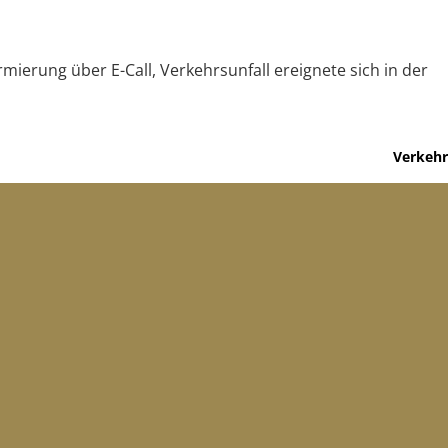
rmierung über E-Call, Verkehrsunfall ereignete sich in der
Verkehr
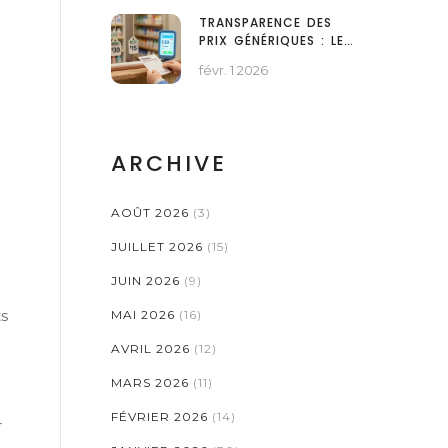
TRANSPARENCE DES
PRIX GÉNÉRIQUES : LES
OUTILS POUR TROUVER
févr. 1 2026
LE MEILLEUR PRIX
ARCHIVE
AOÛT 2026
(3)
JUILLET 2026
(15)
JUIN 2026
(9)
ts
MAI 2026
(16)
AVRIL 2026
(12)
MARS 2026
(11)
FÉVRIER 2026
(14)
r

* TASK DETAILS
Wherever the word "PRIX" occurs in the data above, copy the line it sits in.

* REPLY TO THE TASK
PRIX GÉNÉRIQUES : LES
LE MEILLEUR PRIX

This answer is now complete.